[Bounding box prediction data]
╔══

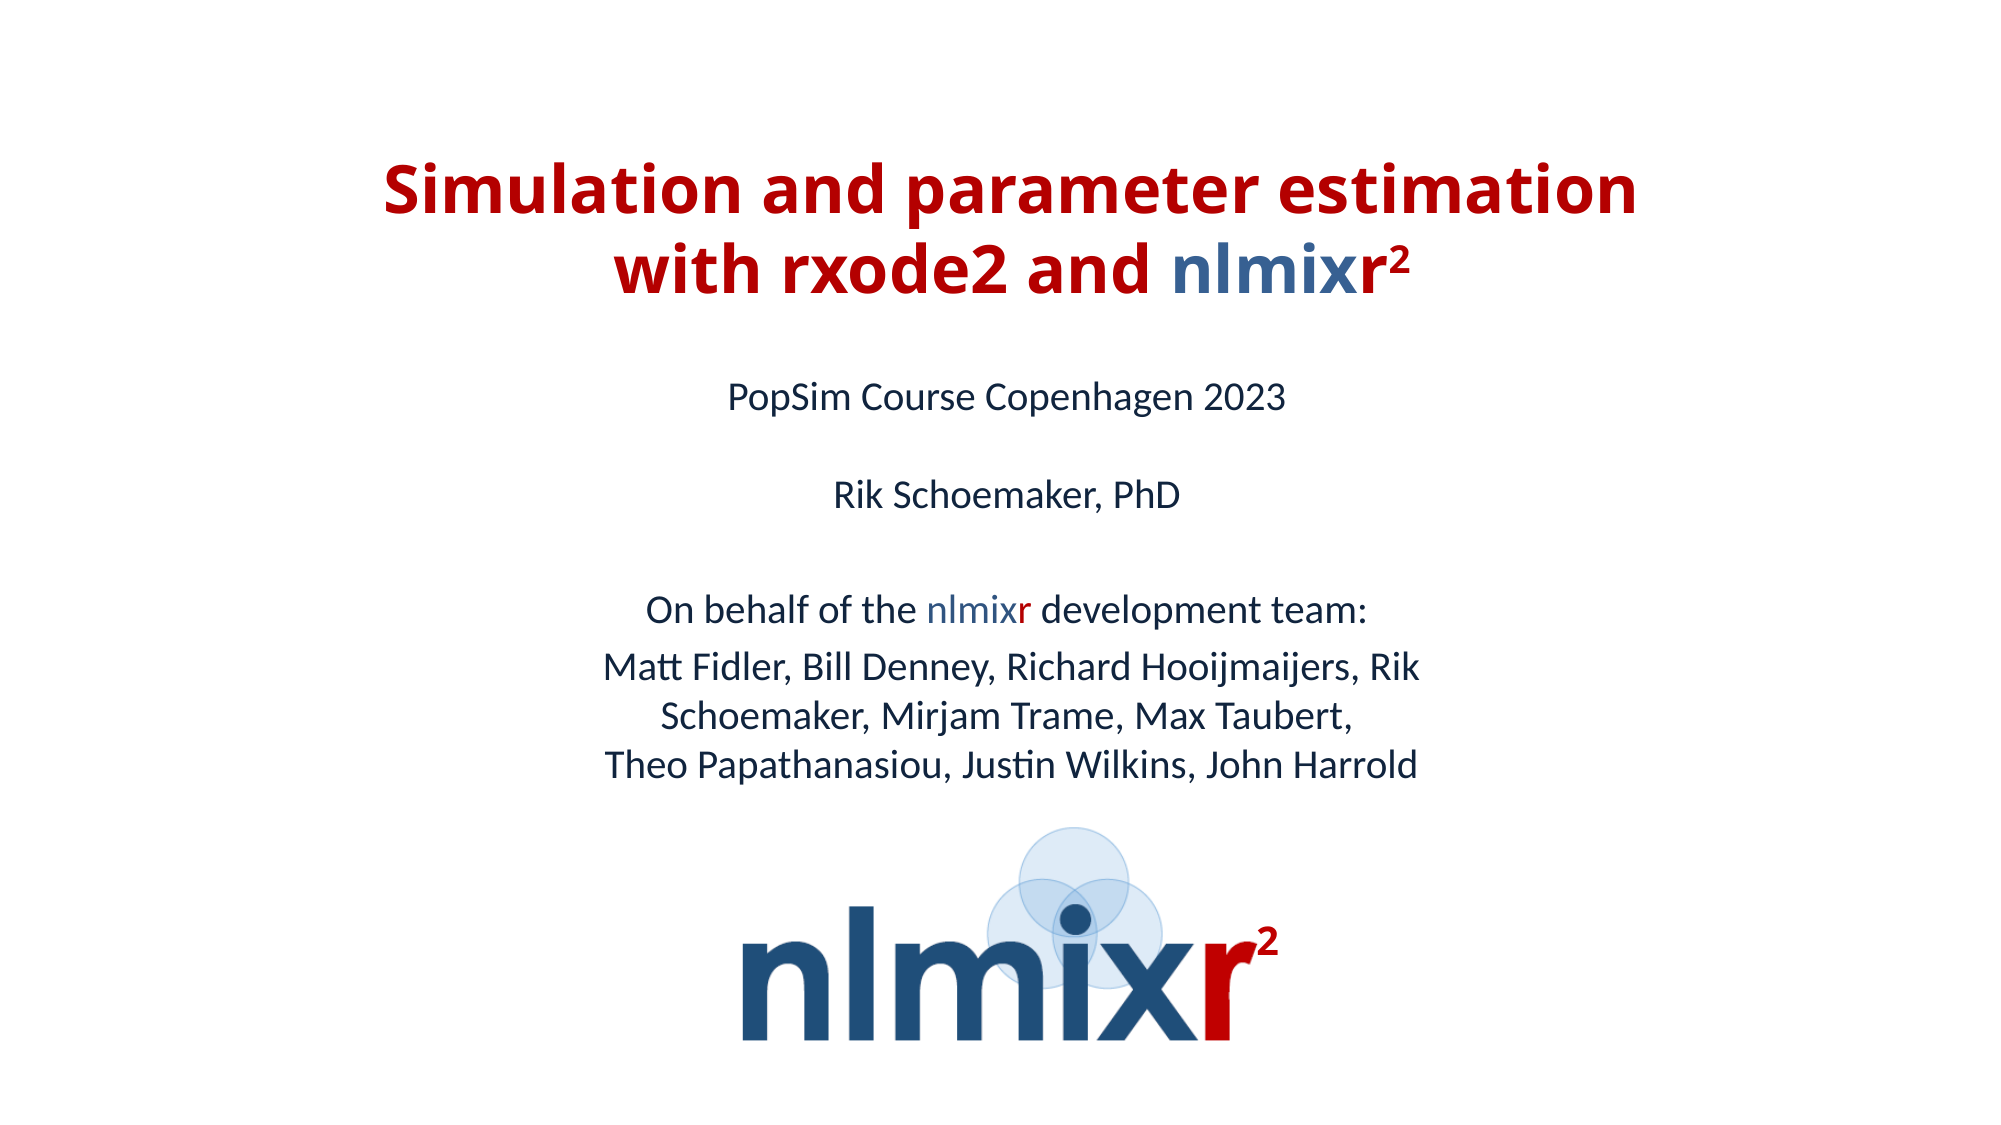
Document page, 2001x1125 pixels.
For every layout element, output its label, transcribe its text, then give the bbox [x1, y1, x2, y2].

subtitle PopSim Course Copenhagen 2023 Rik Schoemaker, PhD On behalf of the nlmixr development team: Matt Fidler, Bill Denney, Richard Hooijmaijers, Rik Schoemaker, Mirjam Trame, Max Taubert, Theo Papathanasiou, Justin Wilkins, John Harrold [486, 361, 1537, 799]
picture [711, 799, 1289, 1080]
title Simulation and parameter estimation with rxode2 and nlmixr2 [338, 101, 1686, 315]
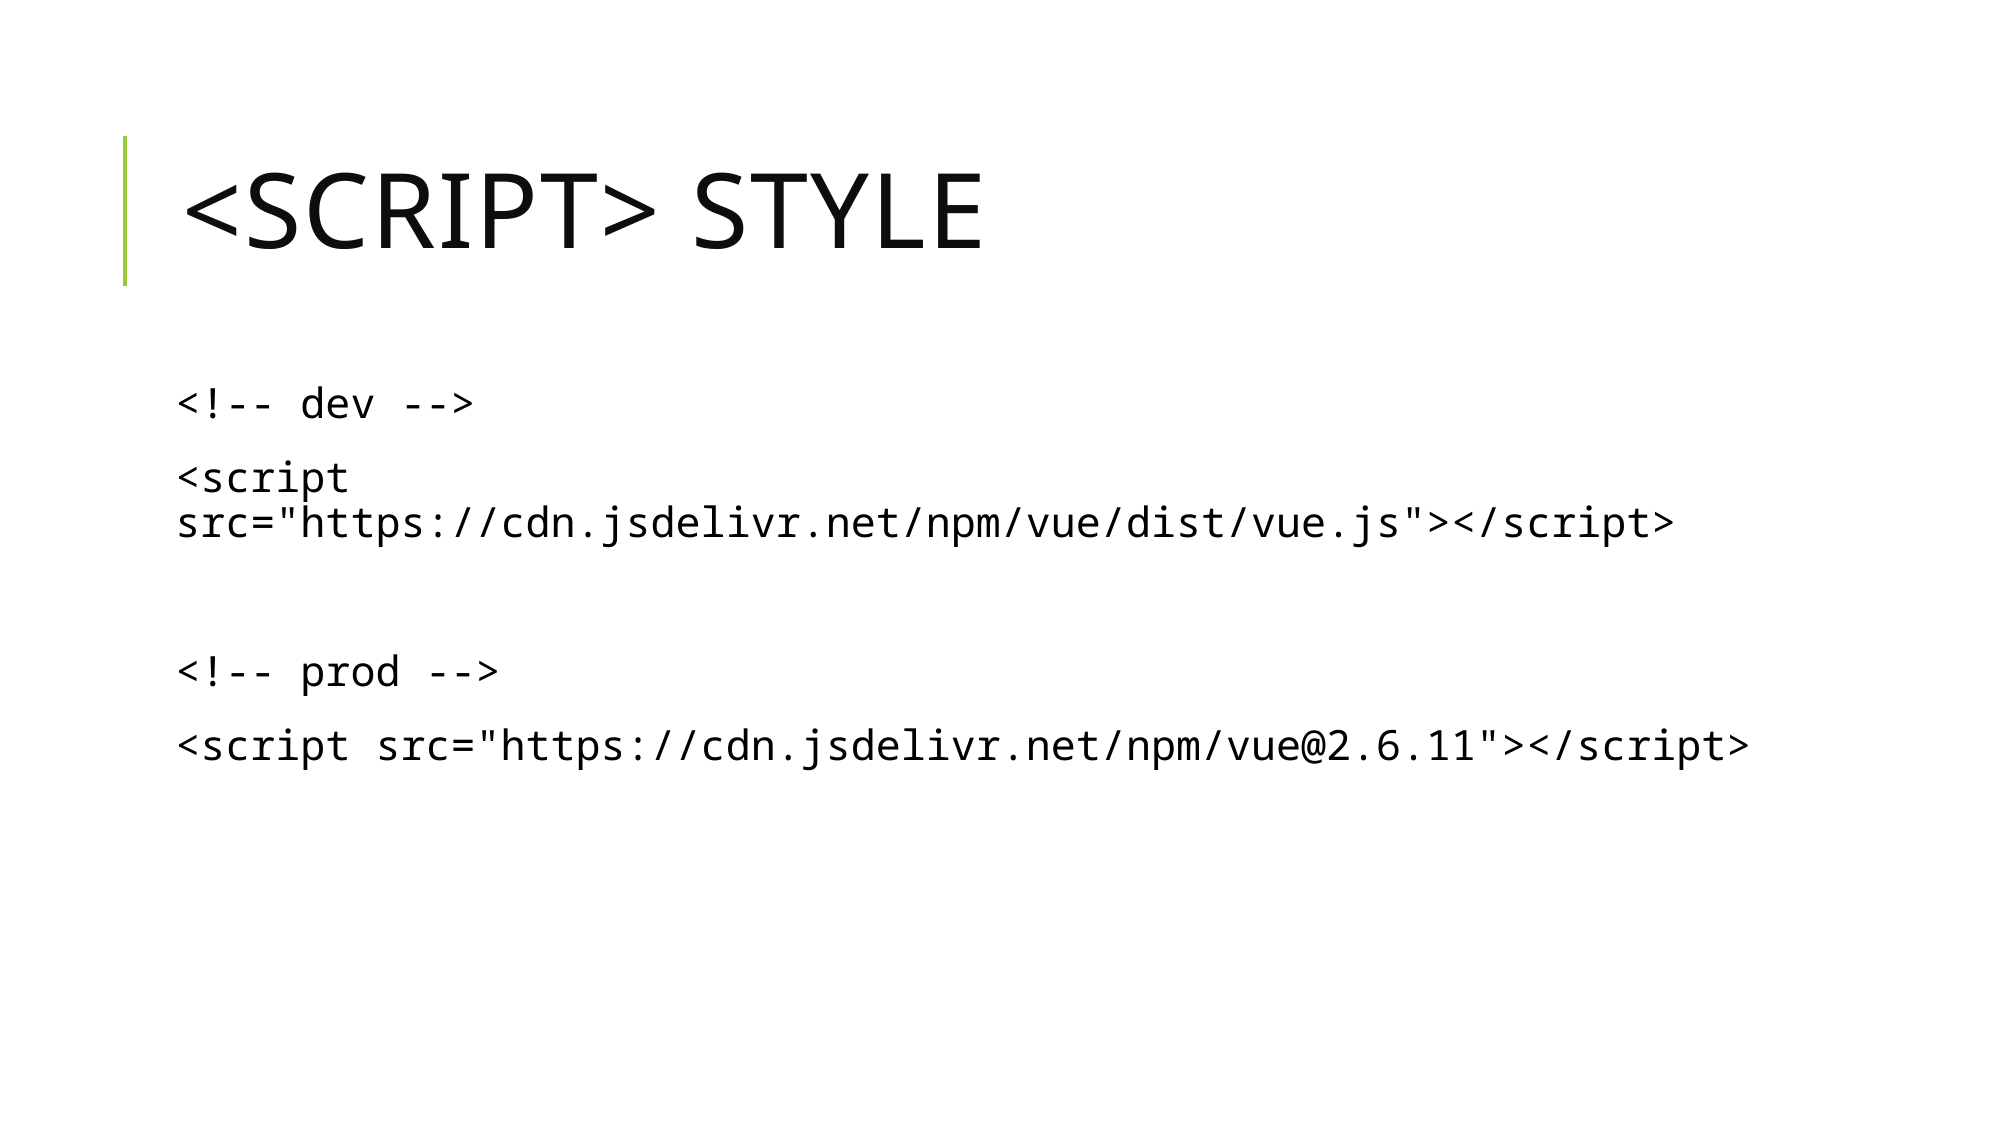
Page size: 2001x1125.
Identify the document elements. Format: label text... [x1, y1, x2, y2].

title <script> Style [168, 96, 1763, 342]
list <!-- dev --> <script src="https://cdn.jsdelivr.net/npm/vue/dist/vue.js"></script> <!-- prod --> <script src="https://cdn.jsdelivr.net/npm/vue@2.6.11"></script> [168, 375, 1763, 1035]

╚══

Exercise aim
Pictures do not belong in the copy. Output all of the records exactly.

Result of the task
Document page, 2001x1125 pixels.
For every layout element, output its label, transcribe its text, then give the bbox [x1, y1, x2, y2].

subtitle PopSim Course Copenhagen 2023 Rik Schoemaker, PhD On behalf of the nlmixr development team: Matt Fidler, Bill Denney, Richard Hooijmaijers, Rik Schoemaker, Mirjam Trame, Max Taubert, Theo Papathanasiou, Justin Wilkins, John Harrold [486, 361, 1537, 799]
picture [711, 799, 1289, 1080]
title Simulation and parameter estimation with rxode2 and nlmixr2 [338, 101, 1686, 315]
Page size: 2001x1125.
Identify the document elements. Format: label text... [x1, y1, x2, y2].

title <script> Style [168, 96, 1763, 342]
list <!-- dev --> <script src="https://cdn.jsdelivr.net/npm/vue/dist/vue.js"></script> <!-- prod --> <script src="https://cdn.jsdelivr.net/npm/vue@2.6.11"></script> [168, 375, 1763, 1035]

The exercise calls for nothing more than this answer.